I think you can see that the example sounds much better than stopping after, “And I’ve worked at my current job for two years. I guess that’s about all I have to tell you” You don’t have to be a great speech maker to speak from the heart and show enthusiasm and energy. If you could hear most applicants, they sound as though they don’t care if they get the job and you can’t picture them being interesting, intelligent or even personable. When someone comes in with the basic qualifications and can sell themselves, they automatically look much better than anyone else.
(4.) Develop references who will speak well about you, both in your current work and outside of work. Often applicants just give names without telling their references about it or asking for a specific kind of reference.For example, if you have a pastor, neighbor, doctor, former supervisor, teacher, etc. listed, contact them and tell them the kind of traits and skills the job is looking for.
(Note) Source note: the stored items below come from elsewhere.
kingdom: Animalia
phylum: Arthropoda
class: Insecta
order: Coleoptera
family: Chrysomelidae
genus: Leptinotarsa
Remind them of anything you’d like them to be sure to mention, that they may have seen you do or that they know about you.Often reference sources just reply to questions when they could volunteer positive information. Or, they volunteer information you’d rather they hadn’t!
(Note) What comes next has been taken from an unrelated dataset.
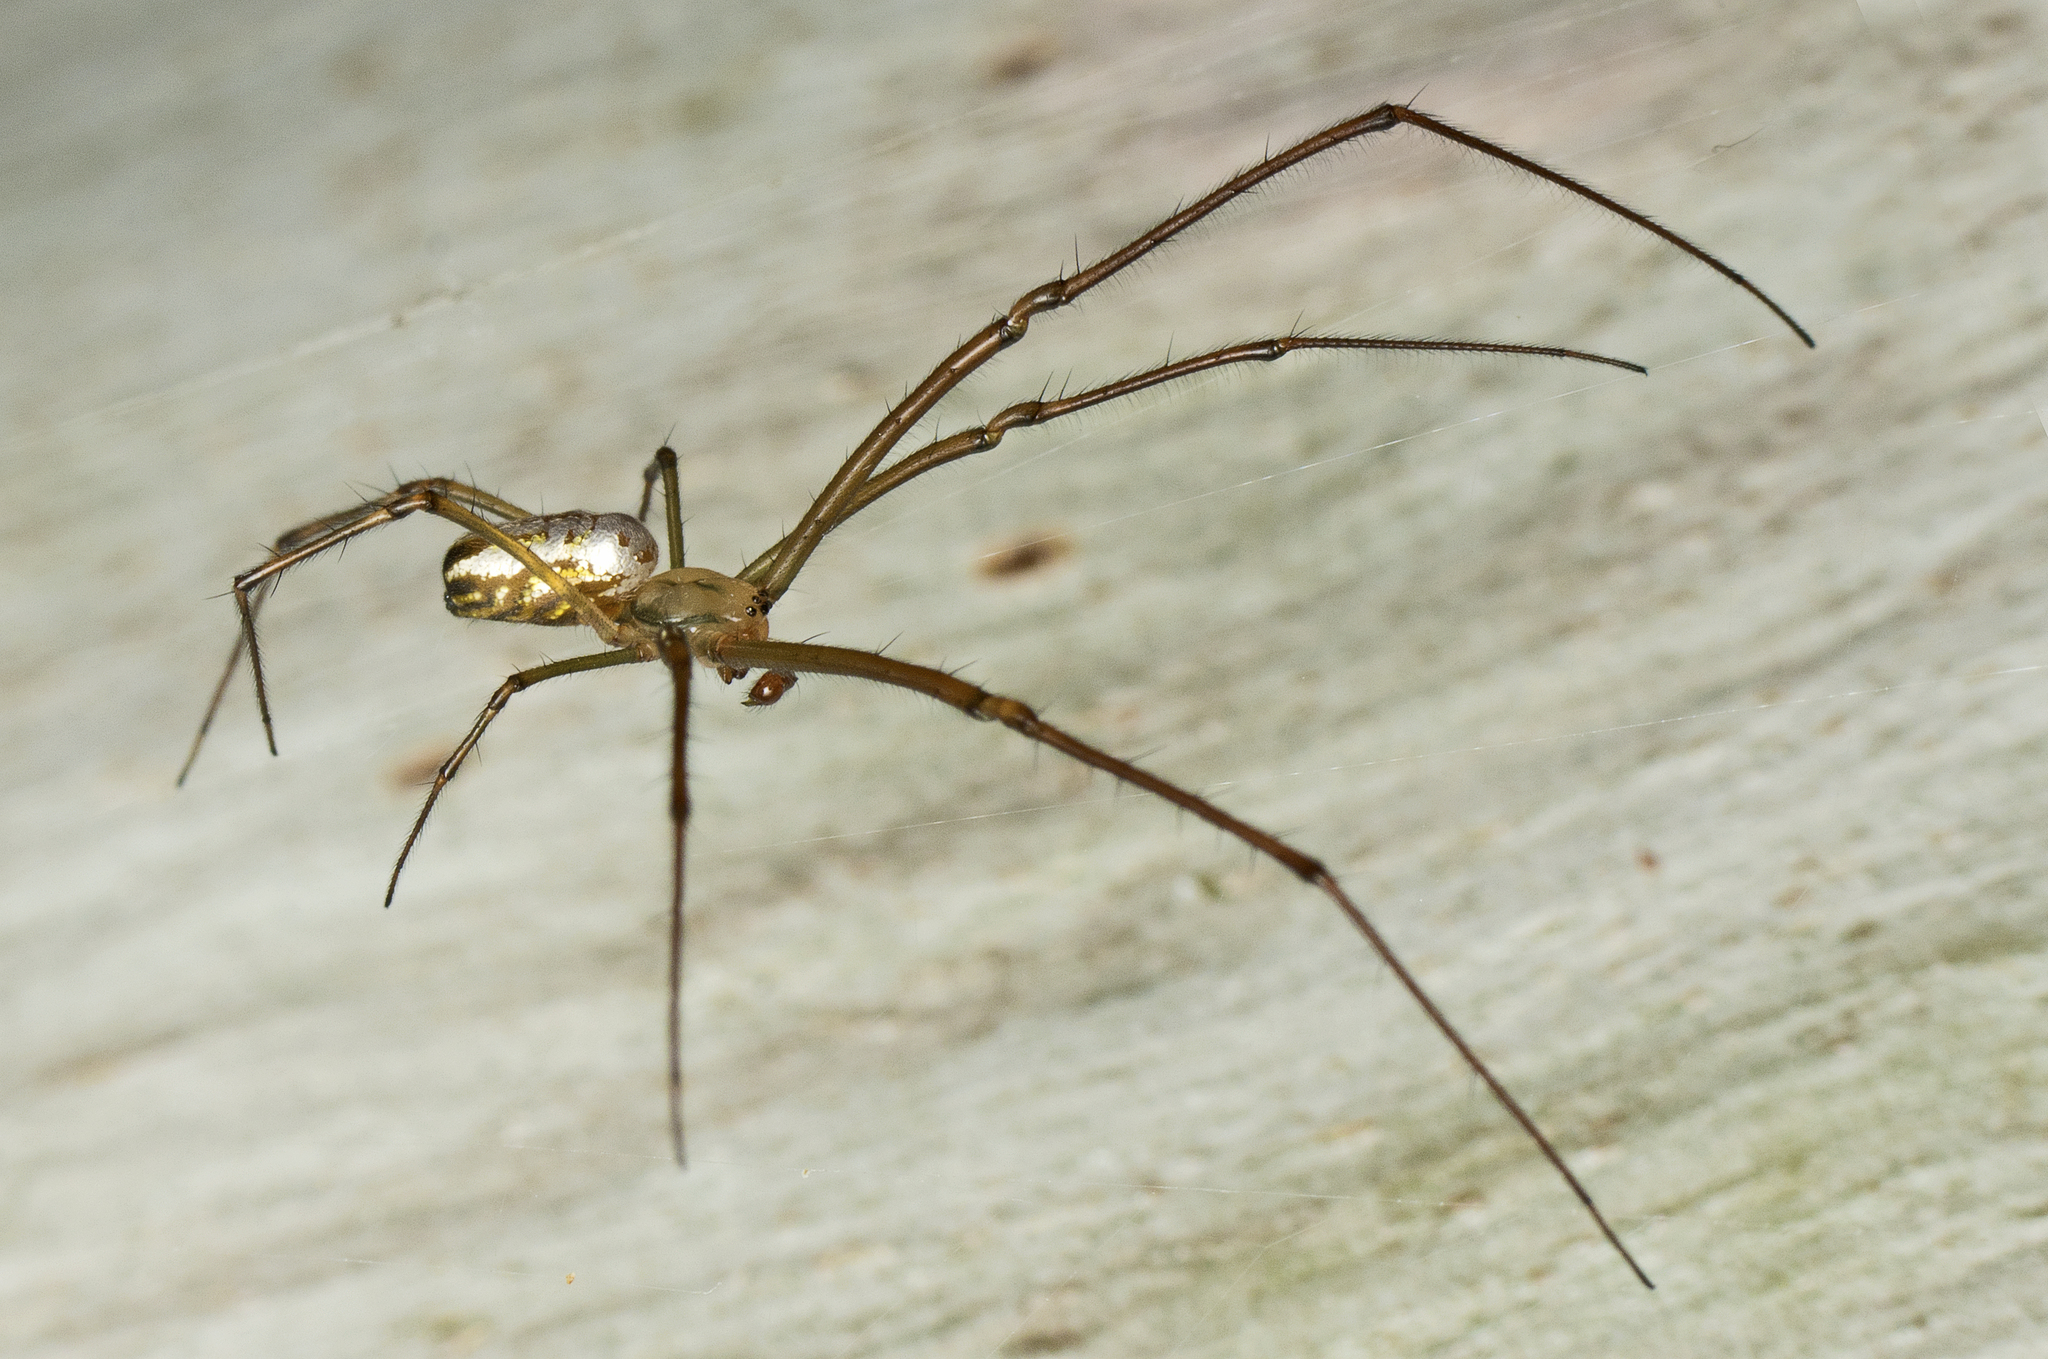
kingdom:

(5.) Have courage; be encouraged not discouraged; but realize that every decision you make and every action you take, will have an effect on your future. You have made some life choices already that will make a difference in your life. Those are done and over with and you may be happy you made them. However, think carefully about future life choices because eventually you won’t be able to overcome the weight of many negative ones or those that severely limit you.As I said at the beginning, the good news is that you have youth, hopefully good health, energy and time on your side. Even when it seems you don’t have a penny to save, save a penny. Don’t buy one item you don’t need to survive and at least you’ll maybe be able to avoid being so financially burdened you can’t concentrate on other things.
Think of your daughter and your partner and set goals for what kind of life you want the three of you to have. Build it around your relationships with each other first, then a decent lifestyle, then a job to make living that lifestyle possible.Best wishes to you with this. If you have the time and wish to do so, let us know how things develop.